The judge reminded them that since they have no legal visa to stay in the country, they’re currently at a master calendar hearing, a preliminary hearing that begins the government’s efforts to remove them from the country. The respondents looked at each other: “We’re confused. We’re asylum-seekers.”
Evidently they didn’t understand that even as asylum-seekers, they have to undergo a removal proceeding, from which they can ask for relief as asylum-seekers. It’s all part of due process, but immigration law is so complicated that even immigration lawyers tell me they get confused.
The judge sighed at their confusion: “If you have trouble understanding this basic thing…. You need to find a lawyer. Immigration law is very, very complicated.”
The woman’s voice sounded strangled: “But we don’t have any resources to pay for an attorney.”
The judge threw up his hands: “Well, ma’am. I don’t know what to tell you. I tell you DHS has charged you with removability from the U.S., and you look confused. I can’t go forward in this case when you don’t even understand that basic thing.”
The woman protested, “But in no point in time did we try to enter illegally.” They had presented themselves at the port of entry, and then the government had sent them back to Mexicali, Mexico, under MPP.

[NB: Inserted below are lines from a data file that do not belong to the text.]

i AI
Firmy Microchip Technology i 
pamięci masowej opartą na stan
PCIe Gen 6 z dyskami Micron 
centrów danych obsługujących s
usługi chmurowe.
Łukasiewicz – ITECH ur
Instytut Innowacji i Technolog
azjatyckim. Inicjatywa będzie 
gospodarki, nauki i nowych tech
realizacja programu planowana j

The judge explained to them that even though they didn’t enter illegally, they can still be denied entry because they don’t have a legal visa. “These are things an attorney would be able to tell you,” he said, and declared he was giving them more time to find an attorney, even though everyone knew the likelihood of that happening was near zero.
The couple picked up their son and left the courtroom, still looking confused but now also looking dejected.
A woman stepped up with her teenage daughter. Then a man with his teenage son. Then a woman with her two toddler daughters. A man alone. Another woman alone. Over and over, the judge asked, “Why are you here without an attorney?”
Everyone gave the same answer: No attorney would represent them when they’re not based in the United States.
I also saw the judge berate respondents over and over again for not filing a home address.
One respondent answered, “I don’t have a specific place I’m living in.” Like many migrants stuck in Mexican border cities under MPP, he’s homeless. He and his son are hopping from place to place, sometimes landing a bed in a shelter, or sleeping on the streets.
The judge asked: “Why is it so difficult to get a post box somewhere?”
The man said that for a while he couldn’t find a stable job, so he couldn’t afford a post office box. Another woman, when the judge asked her the same question, said she’s unfamiliar with Tijuana and got lost looking for a post office. Another man said he moves from place to place, looking for a job so he can survive the many months he has to stay in Mexico.
The judge asked each of them, “Then why not find someone you trust and use their address?”
Again—that’s not possible for many migrants. They don’t know anyone they trust in Mexico.
“Well, I told you numerous times what you have to do,” the judge said. “It’s up to you. I can’t force you to do it. You’re putting yourself in jeopardy.”
Not submitting an address is a serious due process issue: Without an accurate address, the government will mail any notices that the respondents need—the “notice to appear” letter, the charging documents, court dates, possible changes to court dates, copies of transcripts and appeals, the judge’s written ruling—to “No Domicilio Conocido” or “Unknown Address.” That mail will obviously go nowhere.
That’s also a consequence of MPP. If the asylum-seekers had been allowed to stay in the United States, they would have given the address of their sponsor—typically a family member, relative, or friend living in the United States. But most of them don’t know anyone in Mexico.
At times, the judge turned his frustration toward the DHS attorney in court. Too often, he said, the government is charging the respondents with the wrong charges, mixing people who entered at port of entry with those who entered between ports of entry. People who sought admission at a port of entry should be charged as “arriving aliens,” while people who cross the border between ports of entry should be charged as “Entry Without Inspection.”
Because the judge can only rule when charges are accurate, he has to dismiss any cases with wrong charges. That day, he did so in the case of at least one respondent—a man and his young son. That hurts the man, because it means his case will restart from scratch, further prolonging his wait in Mexico, in his case Mexicali.
About half the respondents in court came from Tijuana, while others traveled to San Diego from Mexicali, which is about 110 miles away from the port of entry in Tijuana. The respondents are responsible for showing up at the port of entry on time. Some have to appear at the port of entry as early as 4 a.m. Those who don’t show up on time run the risk of the judge ordering their removal in their absence. For those who arrive on time, a bus and armed detention officers will take them to the San Diego Immigration Court and then escort them right back to Mexico.
These detention officers keep watch on them the entire day: I even saw one officer stand guard by the door as a female asylum-seeker and her daughter used the restroom.